IEX markets itself as a transparent, fair exchange. The revenue model is simple—nine-hundredths of a penny for every share traded. IEX bans colocation and special connections. “We’re not going to charge you for every port and cable and data feed,” says Ryan. “We will charge you for buying and selling stock. The brokers respect that.”

And then there are the high-frequency clients. The debate following Flash Boys was whether high-speed trading was good or bad. Of course it’s more complicated than that. Many such firms act as market-makers, adding valuable liquidity to the system, in many ways making it better for investors than ever. Virtu—a high-frequency firm whose IPO was delayed a year because of the Flash Boys furore—is one of IEX’s biggest clients. Running an exchange is expensive, and IEX can’t compete with the big US exchanges without attracting more high-frequency trading volume. From IEX’s perspective, the trick is to deter the abusive bots while attracting the beneficial ones. “Some love us because we keep away the predatory guys. Other firms hate us,” says Katsuyama. “If you’re just making markets, you shouldn’t care about what we’ve built.”

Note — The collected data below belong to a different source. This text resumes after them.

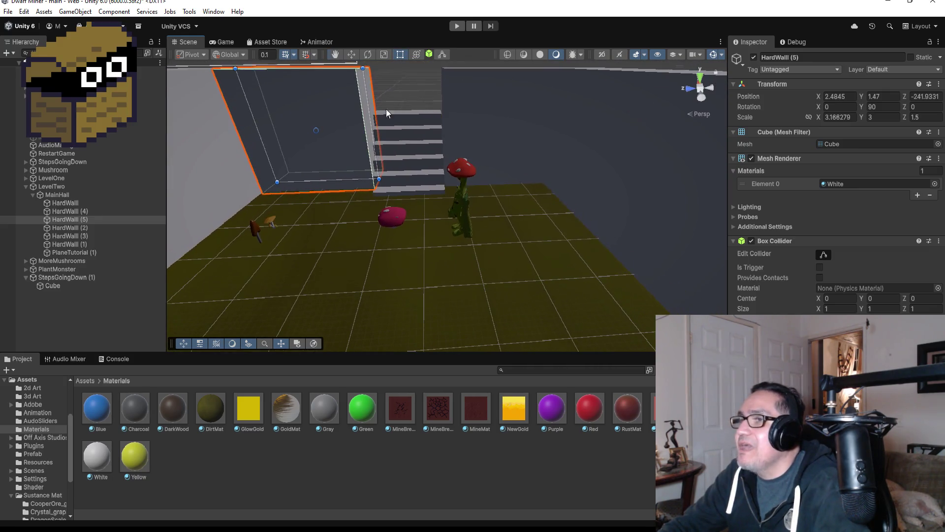
# - Frame the stairs Cube and raise it to about Y 0.1 above the floor
pyautogui.click(409, 129)
pyautogui.press('f')
pyautogui.scroll(3, 463, 162)
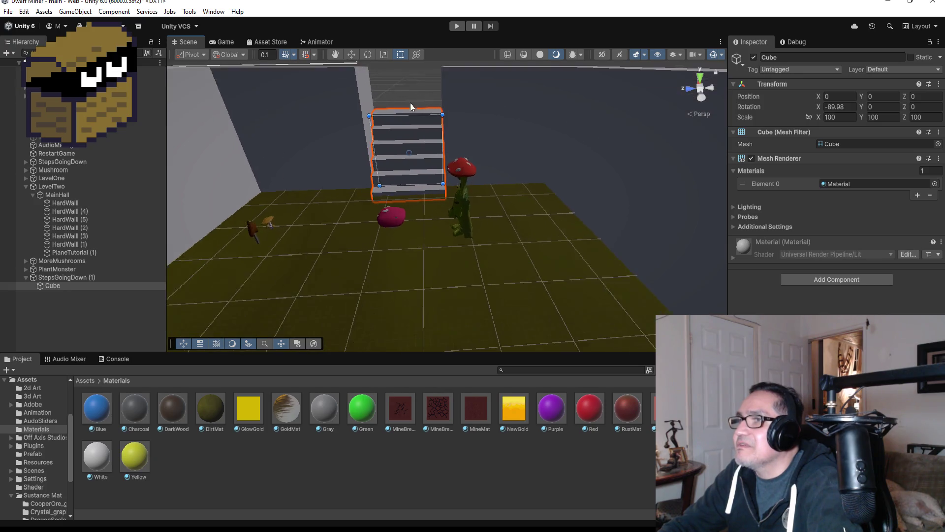
pyautogui.click(351, 54)
pyautogui.moveTo(396, 94)
pyautogui.mouseDown()
pyautogui.moveTo(397, 83)
pyautogui.moveTo(398, 93)
pyautogui.mouseUp()
pyautogui.scroll(-8, 483, 138)
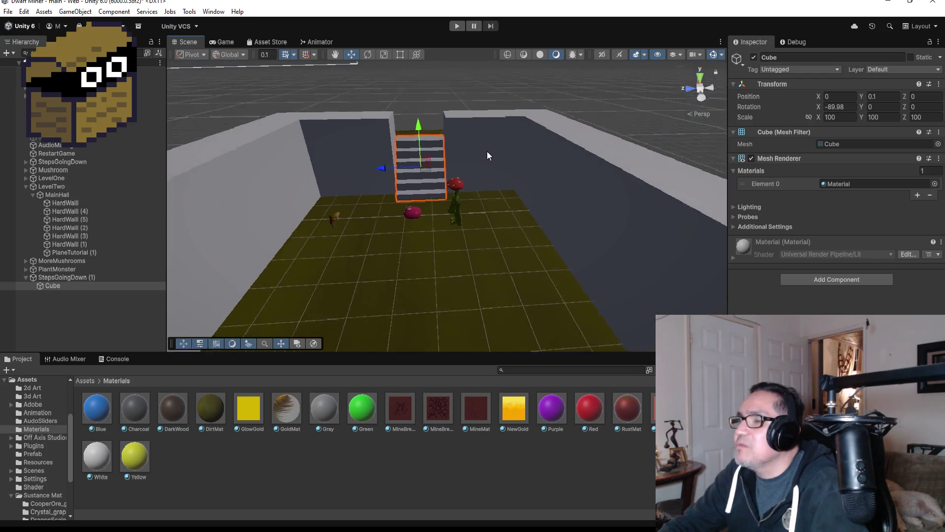
# - Orbit around the stairs to inspect them and select HardWall (5)
pyautogui.moveTo(398, 218)
pyautogui.mouseDown()
pyautogui.moveTo(777, 276)
pyautogui.moveTo(878, 217)
pyautogui.moveTo(508, 256)
pyautogui.moveTo(512, 276)
pyautogui.moveTo(627, 276)
pyautogui.moveTo(513, 244)
pyautogui.mouseUp()
pyautogui.moveTo(416, 202)
pyautogui.mouseDown()
pyautogui.moveTo(477, 238)
pyautogui.moveTo(635, 177)
pyautogui.mouseUp()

Ultimately, the success of IEX hangs on winning that coveted exchange status. Then brokers wouldn’t be able to bypass it. (Reg NMS requires that traders would then have to use it if it has shares priced better or equal to the other exchanges.)

This alone will greatly increase volume. Second, as an exchange, IEX could list company stock. That opens up the potential for high-margin listing fees (the NYSE gets about 10 percent of its revenue this way) and for capturing the heavy volume that trades when the market opens and closes. Steve Wynn says he’ll move Wynn Resorts shares over and plans on spreading the word to other casino owners like Las Vegas Sands’ Sheldon Adelson. Katsuyama even thinks IEX’s mission to use technology to promote openness will help woo Silicon Valley companies like Apple, Google and Facebook. A move from any of those companies could spark a major migration to IEX.

In that effort Katsuyama could get a big boost from Hollywood. Screenwriter Aaron Sorkin is in talks to write a Flash Boys script for the big screen. “Guys tell me Jackie Chan should play me,” says Katsuyama. “Dude, Jackie Chan’s like 60 years old and knows karate.” He’s also made a tonne of money.